В часы отлива я гуляю по острову, чаще всего вдоль береговой линии. Как и у большинства людей, у меня свое, особое отношение к берегу. Еще детьми привыкнув играть на берегу, мы любим бывать здесь – на этом участке между морем и сушей. Совать в кармашки морские безделицы и раскладывать их на камине или кухонном подоконнике. Гладкую гальку, ракушки, живописно обточенные деревяшки – все, что ни подарит море. А вдруг оно вынесет записку в бутылке, приплывшей с другого конца света? Было время в моем детстве, когда я сам отправлял гулять по морю такие записки – в них я сообщал, что попал на пустынный остров (что недалеко от истины, если учесть, что вырос я в Финнмарке).

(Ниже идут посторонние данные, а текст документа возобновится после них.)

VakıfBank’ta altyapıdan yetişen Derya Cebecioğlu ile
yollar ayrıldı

Многие едут на побережье отдыхать – у кого-то домик на севере, кто-то едет загорать на южные пляжи. Кажется, нет ничего более естественного и логичного. Дайте ребенку игрушечное ведерко и совок, и он до ночи проторчит на пляже. Забыв про холод, про голод, словно этот просоленный мир из камня, воды, волн и песка и есть его родная стихия. Носится в одних трусах по волнам, строит запруды, каналы и замки – с глубокомысленным видом, ни дать ни взять главный инженер… Очень точно выразился древнегреческий философ Гераклит (535–475 до н. э.), сказавший: “век человеческий – дитя, играющее в кости; царство ребенка”.

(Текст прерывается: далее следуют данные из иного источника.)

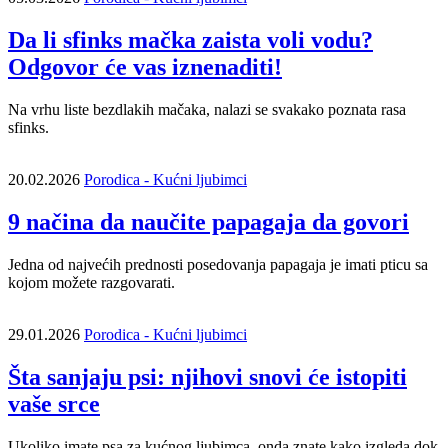
Da li sfinks mačka zaista voli vodu?
Odgovor će vas iznenaditi!
Na vrhu liste bezdlakih mačaka, nalazi se svakako poznata rasa
sfinks.
20.02.2026
Porodica - Kućni ljubimci
9 načina da naučite papagaja da govori
Jedna od najvećih prednosti posedovanja papagaja je imati pticu sa
kojom možete razgovarati.
29.01.2026
Porodica - Kućni ljubimci
Šta sanjaju psi: njihovi snovi će istopiti
vaše srce
Ukoliko imate psa za kućnog ljubimca, onda znate kako izgleda dok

На берег выбросило кость – то ли лося, то ли северного оленя. Вся органика из кости давно вымыта – ушла по микроскопическим проходам костной ткани; кость превратилась в минерал, твердый да гладкий. Бледновато-серая ноздреватая костная масса почти ничего не весит и утратила бывалый блеск. Матовая поверхность поглощает солнечный свет. Хрящи, мясо, жир – лишь сиюминутные покровы, ныне содранные морем.

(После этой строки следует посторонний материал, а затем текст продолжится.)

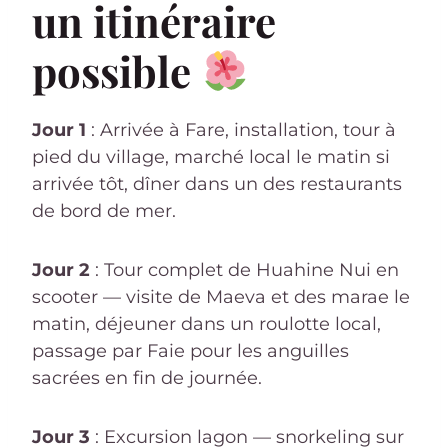
un itinéraire
possible
Jour 1
: Arrivée à Fare, installation, tour à
pied du village, marché local le matin si
arrivée tôt, dîner dans un des restaurants
de bord de mer.
Jour 2
: Tour complet de Huahine Nui en
scooter — visite de Maeva et des marae le
matin, déjeuner dans un roulotte local,
passage par Faie pour les anguilles
sacrées en fin de journée.
Jour 3
: Excursion lagon — snorkeling sur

Британские исследователи, систематизирующие окаменелости девонского периода (примерно 400 миллионов лет назад), в который первые морские обитатели выбрались на сушу, сделали одно любопытное открытие. Челюсти и зубы у первых сухопутных животных были приспособлены разрывать мясо, а не жевать траву. Глаза были посажены поверх головы, шея отсутствовала. То есть первыми обитателями суши стали хищники с рыбьими головами, зубами рвавшие друг друга на куски. Рыбья голова господствовала на Земле восемьдесят миллионов лет . Раз представив эту картину, трудно потом избавиться от нее.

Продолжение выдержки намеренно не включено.